XML parsing in SaxonCS

XML parsing in SaxonCS is delegated to the System.Xml parser supplied with the .NET platform.

The Microsoft parser has some limitations:

It does not notify ID or IDREF values from the DTD, or expand attributes with fixed or default values, unless DTD validation is requested. This can be requested using the -v option on the command line, or via the API. (See the DtdValidation property of the DocumentBuilder class.)
It rejects documents that specify <?xml version="1.1"?>, or that use namespace undeclarations in the form xmlns:p="".
It does not notify unparsed entities to Saxon. The XSLT functions unparsed-entity-uri() and unparsed-entity-public-id() will therefore not work with the standard Saxon tree models.

A DOM tree built using the Microsoft parser (an XmlDocument instance) does however contain information about unparsed entities, provided that DTD processing is enabled. From Saxon 13, the unparsed-entity-uri and unparsed-entity-system-id functions therefore work correctly provided that the Saxon XDM tree is built as a wrapper over an XmlDocument. Note that this carries a significant performance penalty compared with Saxon's native tree implementation.
It does not notify changes of base URI (for example, at entity boundaries). In principle, Saxon could interrogate the parser to determine the base URI of each element as it is delivered. Currently this is not done, so in the absence of xml:base attributes, all elements in a document will have the same base URI, regardless of external entity boundaries.

There are several ways the System.Xml parser can be used:

In interfaces where a source XML document is provided by supplying a URI, or a Stream, or a TextReader, Saxon will invoke the Microsoft parser to parse the content. In this case the parser operates as a stream-based (pull-mode) parser, notifying parsing events to Saxon as they occur. Saxon may build a tree representation of the document internally, or it may process the data in streamed mode. This is generally more efficient than supplying a DOM.
Some interfaces also allow you to supply input in the form of an XmlReader. This allows you to control the settings and options applied to the XmlReader. Some settings may produce behavior that is not conformant with the W3C specifications (for example, switching character checking off), and which could potentially cause Saxon to behave unpredictably.
You can also use the System.Xml parser to construct an in-memory DOM tree (represented by an XmlDocument or XmlNode). Some Saxon interfaces accept input in the form of an XmlDocument or XmlNode. There are two ways Saxon can handle a DOM:
- The DOM can be copied to an internal Saxon tree structure.
  
  Note that there's no point constructing a DOM just so Saxon can rebuild it: it's better to let Saxon parse the XML and build its own tree. However, this option is useful if you are using a DOM for other reasons, for example if your application has other parts that are DOM-based.
- The DOM can be wrapped as a Saxon tree. This avoids the cost and memory overhead of copying the tree, but the result is slower to navigate.
- (SaxonCS does not currently offer the Domino model, which is a hybrid between copying and wrapping: Domino on SaxonJ uses the DOM as supplied, but adds indexes for fast searching.)

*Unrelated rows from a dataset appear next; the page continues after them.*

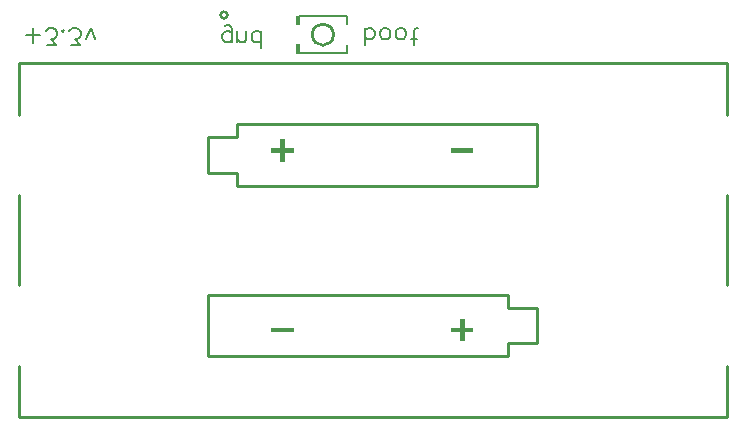
<source format=gbo>
G04 Layer: BottomSilkscreenLayer*
G04 EasyEDA v6.5.47, 2024-12-05 11:28:38*
G04 e01d2f149ab64b4ea65648a7afd3b608,d06a1f6f384c4cbbbfe4d72778ff38a8,10*
G04 Gerber Generator version 0.2*
G04 Scale: 100 percent, Rotated: No, Reflected: No *
G04 Dimensions in millimeters *
G04 leading zeros omitted , absolute positions ,4 integer and 5 decimal *
%FSLAX45Y45*%
%MOMM*%

%ADD10C,0.2032*%
%ADD11C,0.1524*%
%ADD12C,0.2540*%

%LPD*%
D10*
X620163Y-296009D02*
G01*
X620163Y-173281D01*
X558800Y-234645D02*
G01*
X681527Y-234645D01*
X740163Y-316463D02*
G01*
X815162Y-316463D01*
X774252Y-261917D01*
X794707Y-261917D01*
X808344Y-255099D01*
X815162Y-248282D01*
X821982Y-227827D01*
X821982Y-214190D01*
X815162Y-193735D01*
X801527Y-180101D01*
X781072Y-173281D01*
X760618Y-173281D01*
X740163Y-180101D01*
X733346Y-186918D01*
X726526Y-200553D01*
X873800Y-207373D02*
G01*
X866980Y-200553D01*
X873800Y-193735D01*
X880618Y-200553D01*
X873800Y-207373D01*
X939253Y-316463D02*
G01*
X1014252Y-316463D01*
X973345Y-261917D01*
X993800Y-261917D01*
X1007435Y-255099D01*
X1014252Y-248282D01*
X1021072Y-227827D01*
X1021072Y-214190D01*
X1014252Y-193735D01*
X1000617Y-180101D01*
X980163Y-173281D01*
X959708Y-173281D01*
X939253Y-180101D01*
X932436Y-186918D01*
X925616Y-200553D01*
X1066071Y-268737D02*
G01*
X1106980Y-173281D01*
X1147889Y-268737D02*
G01*
X1106980Y-173281D01*
X2304318Y-294137D02*
G01*
X2304318Y-185046D01*
X2297501Y-164592D01*
X2290681Y-157772D01*
X2277046Y-150954D01*
X2256591Y-150954D01*
X2242954Y-157772D01*
X2304318Y-273682D02*
G01*
X2290681Y-287317D01*
X2277046Y-294137D01*
X2256591Y-294137D01*
X2242954Y-287317D01*
X2229317Y-273682D01*
X2222500Y-253227D01*
X2222500Y-239590D01*
X2229317Y-219135D01*
X2242954Y-205498D01*
X2256591Y-198681D01*
X2277046Y-198681D01*
X2290681Y-205498D01*
X2304318Y-219135D01*
X2349317Y-294137D02*
G01*
X2349317Y-198681D01*
X2349317Y-266862D02*
G01*
X2369771Y-287317D01*
X2383409Y-294137D01*
X2403863Y-294137D01*
X2417500Y-287317D01*
X2424318Y-266862D01*
X2424318Y-198681D01*
X2551135Y-341863D02*
G01*
X2551135Y-198681D01*
X2551135Y-273682D02*
G01*
X2537500Y-287317D01*
X2523863Y-294137D01*
X2503408Y-294137D01*
X2489771Y-287317D01*
X2476136Y-273682D01*
X2469316Y-253227D01*
X2469316Y-239590D01*
X2476136Y-219135D01*
X2489771Y-205498D01*
X2503408Y-198681D01*
X2523863Y-198681D01*
X2537500Y-205498D01*
X2551135Y-219135D01*
X3429000Y-316463D02*
G01*
X3429000Y-173281D01*
X3429000Y-248282D02*
G01*
X3442637Y-261917D01*
X3456271Y-268737D01*
X3476726Y-268737D01*
X3490363Y-261917D01*
X3504001Y-248282D01*
X3510818Y-227827D01*
X3510818Y-214190D01*
X3504001Y-193735D01*
X3490363Y-180098D01*
X3476726Y-173281D01*
X3456271Y-173281D01*
X3442637Y-180098D01*
X3429000Y-193735D01*
X3589909Y-268737D02*
G01*
X3576271Y-261917D01*
X3562637Y-248282D01*
X3555817Y-227827D01*
X3555817Y-214190D01*
X3562637Y-193735D01*
X3576271Y-180098D01*
X3589909Y-173281D01*
X3610363Y-173281D01*
X3624000Y-180098D01*
X3637635Y-193735D01*
X3644452Y-214190D01*
X3644452Y-227827D01*
X3637635Y-248282D01*
X3624000Y-261917D01*
X3610363Y-268737D01*
X3589909Y-268737D01*
X3723546Y-268737D02*
G01*
X3709908Y-261917D01*
X3696271Y-248282D01*
X3689454Y-227827D01*
X3689454Y-214190D01*
X3696271Y-193735D01*
X3709908Y-180098D01*
X3723546Y-173281D01*
X3744000Y-173281D01*
X3757635Y-180098D01*
X3771272Y-193735D01*
X3778089Y-214190D01*
X3778089Y-227827D01*
X3771272Y-248282D01*
X3757635Y-261917D01*
X3744000Y-268737D01*
X3723546Y-268737D01*
X3843545Y-316463D02*
G01*
X3843545Y-200553D01*
X3850363Y-180098D01*
X3864000Y-173281D01*
X3877635Y-173281D01*
X3823091Y-268737D02*
G01*
X3870817Y-268737D01*
G36*
X2847898Y-311861D02*
G01*
X2847898Y-390347D01*
X2878378Y-390347D01*
X2878378Y-311861D01*
G37*
G36*
X2847898Y-66852D02*
G01*
X2847898Y-145338D01*
X2878378Y-145338D01*
X2878378Y-66852D01*
G37*
G36*
X2637485Y-1188516D02*
G01*
X2637485Y-1228496D01*
X2827477Y-1228496D01*
X2827477Y-1188516D01*
G37*
G36*
X2712516Y-1113485D02*
G01*
X2712516Y-1303528D01*
X2752496Y-1303528D01*
X2752496Y-1113485D01*
G37*
G36*
X4157522Y-1188516D02*
G01*
X4157522Y-1228496D01*
X4347514Y-1228496D01*
X4347514Y-1188516D01*
G37*
G36*
X4232503Y-2633472D02*
G01*
X4232503Y-2823514D01*
X4272483Y-2823514D01*
X4272483Y-2633472D01*
G37*
G36*
X4157522Y-2708503D02*
G01*
X4157522Y-2748483D01*
X4347514Y-2748483D01*
X4347514Y-2708503D01*
G37*
G36*
X2637536Y-2708503D02*
G01*
X2637536Y-2748483D01*
X2827528Y-2748483D01*
X2827528Y-2708503D01*
G37*
D11*
X2870779Y-382719D02*
G01*
X3276020Y-382719D01*
X3276020Y-382719D02*
G01*
X3276020Y-316920D01*
X2870779Y-74480D02*
G01*
X3276020Y-74480D01*
X3276020Y-74480D02*
G01*
X3276020Y-140279D01*
D12*
X5886706Y-468510D02*
G01*
X5782279Y-468510D01*
X4637496Y-2839506D02*
G01*
X4637496Y-2949503D01*
X2097504Y-2949508D01*
X2097504Y-2949508D02*
G01*
X2097504Y-2429504D01*
X4637496Y-2429510D01*
X4637496Y-2539507D01*
X4887495Y-2539507D01*
X4887495Y-2839506D01*
X4637496Y-2839506D01*
X4887495Y-987511D02*
G01*
X4887495Y-1507510D01*
X2347488Y-1507510D01*
X2347488Y-1397513D01*
X2097496Y-1397513D01*
X2097496Y-1097513D01*
X2347488Y-1097513D01*
X2347488Y-1097513D02*
G01*
X2347488Y-987511D01*
X4887495Y-987511D01*
X5886706Y-468510D02*
G01*
X6492491Y-468510D01*
X502503Y-906894D02*
G01*
X502503Y-468510D01*
X5782279Y-468510D01*
X502503Y-2348890D02*
G01*
X502503Y-1588122D01*
X6492491Y-3030118D02*
G01*
X6492491Y-3468504D01*
X502503Y-3468504D01*
X502503Y-3030118D01*
X6492491Y-1588119D02*
G01*
X6492491Y-2348890D01*
X6492491Y-468510D02*
G01*
X6492491Y-906894D01*
G75*
G01
X3163392Y-228600D02*
G03X3163392Y-228600I-89992J0D01*
G75*
G01
X2263597Y-63500D02*
G03X2263597Y-63500I-28397J0D01*
M02*

</source>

No other XML parser is currently supported, although it is in principle possible to plug in a third party parser provided it is capable of delivering a Saxon XdmNode or a DOM XmlNode.

SaxonCS automatically uses the XmlResolver library, which resolves a number of well-known W3C URIs to local copies of the relevant resources, and which can be configured to use a catalog file defining local locations for other URIs. Saxon configures the Microsoft XML parser to retrieve resources via this library.

HTML parsing

Parsing of HTML5 documents can be achieved by calling the XPath 4.0 function fn:parse-html(). Since SaxonCS 12, Saxon parses the supplied HTML content using AngleSharp, returning a Saxon wrapper around the resulting AngleSharp.Dom.IDocument node, from which XPath navigation is possible.

SaxonCS 11 used HtmlAgilityPack as the underlying parser. As well as changing the underlying technology, the function is also much more thoroughly tested since SaxonCS 12, and conformance with HTML5 has been checked by comparing the results of nearly 1400 test cases with other implementations. About 30 of these tests return different results across SaxonJ and SaxonCS; these are being investigated. The differences are almost exclusively concerned with the way in which the parser repairs erroneous HTML.

Normal HTML elements (such as <p>, <div>, etc) are delivered as element nodes whose local name is in lower-case, with the XHTML namespace URI.